抜粋文 =>
——————————

本誌2014年11月号の特集「創造性vs.生産性」では、人の創造力を阻む「4つの恐れ」についてIDEOの創設者と共同経営者が詳述している。本記事では、4つの恐れを克服して小児患者を助けた、GEヘルスケアのMRI担当幹部の見事なエピソードを紹介する。


 あなたは何によって、創造力を刺激されるだろうか。GEヘルスケアのMRI(磁気共鳴断層撮影)装置担当幹部のダグ・ディーツにとって、それは幼い少女が泣いている姿だった。

 その日のことを、ディーツは鮮明に覚えている。病院を訪れ、自社の機械が稼働しているのを確認でき、最初は喜んでいた。MRIスキャナーの外見は美しく、動作にも問題はない。動かしている技師からの苦情もまったくなかった。そして部屋を去ろうとしたディーツは、1人の少女が怯えきって泣いているのを目にした。MRIスキャナーに入るのが怖くて、両親の手にしがみついている。少女が泣きやまないので、麻酔医が呼ばれた。

——————————

(収集されたデータの記録)
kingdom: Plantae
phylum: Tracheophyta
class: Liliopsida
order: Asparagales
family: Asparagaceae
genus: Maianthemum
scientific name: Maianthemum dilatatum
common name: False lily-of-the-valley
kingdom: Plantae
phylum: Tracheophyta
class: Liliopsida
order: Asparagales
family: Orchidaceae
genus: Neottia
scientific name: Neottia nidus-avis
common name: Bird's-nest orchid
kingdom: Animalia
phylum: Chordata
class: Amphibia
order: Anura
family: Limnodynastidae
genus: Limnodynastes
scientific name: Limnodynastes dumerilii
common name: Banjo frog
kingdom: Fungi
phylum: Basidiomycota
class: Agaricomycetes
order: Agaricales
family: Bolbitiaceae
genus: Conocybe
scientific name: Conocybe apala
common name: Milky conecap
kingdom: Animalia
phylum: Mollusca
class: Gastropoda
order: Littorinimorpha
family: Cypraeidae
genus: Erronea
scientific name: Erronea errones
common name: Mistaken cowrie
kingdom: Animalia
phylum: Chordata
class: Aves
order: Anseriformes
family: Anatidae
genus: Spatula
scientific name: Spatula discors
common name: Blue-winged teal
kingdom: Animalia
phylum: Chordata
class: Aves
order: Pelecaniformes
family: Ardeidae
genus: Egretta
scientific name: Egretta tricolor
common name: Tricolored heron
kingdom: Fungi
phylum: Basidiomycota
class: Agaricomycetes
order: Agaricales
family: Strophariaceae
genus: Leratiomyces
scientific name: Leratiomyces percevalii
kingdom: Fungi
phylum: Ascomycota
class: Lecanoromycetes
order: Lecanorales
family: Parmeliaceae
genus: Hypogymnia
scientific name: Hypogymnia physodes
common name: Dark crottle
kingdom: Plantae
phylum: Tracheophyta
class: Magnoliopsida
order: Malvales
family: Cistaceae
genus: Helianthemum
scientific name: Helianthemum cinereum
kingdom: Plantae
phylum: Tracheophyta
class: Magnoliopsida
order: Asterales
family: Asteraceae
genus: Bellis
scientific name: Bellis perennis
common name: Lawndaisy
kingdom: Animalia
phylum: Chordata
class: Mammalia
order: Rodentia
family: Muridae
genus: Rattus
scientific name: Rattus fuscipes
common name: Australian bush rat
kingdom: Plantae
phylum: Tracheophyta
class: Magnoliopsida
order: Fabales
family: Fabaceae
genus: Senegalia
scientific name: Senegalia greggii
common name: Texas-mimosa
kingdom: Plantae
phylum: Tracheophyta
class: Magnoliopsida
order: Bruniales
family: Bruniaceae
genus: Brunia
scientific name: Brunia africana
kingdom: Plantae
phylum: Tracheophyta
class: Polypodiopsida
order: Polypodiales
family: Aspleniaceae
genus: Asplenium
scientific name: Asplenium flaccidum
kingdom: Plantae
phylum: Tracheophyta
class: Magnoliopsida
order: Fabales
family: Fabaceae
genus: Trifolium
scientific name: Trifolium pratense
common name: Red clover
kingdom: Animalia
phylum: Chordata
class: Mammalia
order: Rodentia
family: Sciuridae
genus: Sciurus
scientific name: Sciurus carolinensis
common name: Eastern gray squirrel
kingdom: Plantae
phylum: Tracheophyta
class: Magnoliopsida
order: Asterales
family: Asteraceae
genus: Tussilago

——————————

やること =>
抜粋文をもとに、次の問いに答えよ。
(a) 本誌2014年11月号の特集のタイトルは何か。
(b) ダグ・ディーツはGEヘルスケアで何を担当する幹部か。
(c) 少女が泣きやまないので、誰が呼ばれたか。
記録はこの課題にまったく関係しない。

回答 =>
(a) 「創造性vs.生産性」である。
(b) MRI（磁気共鳴断層撮影）装置である。
(c) 麻酔医が呼ばれた。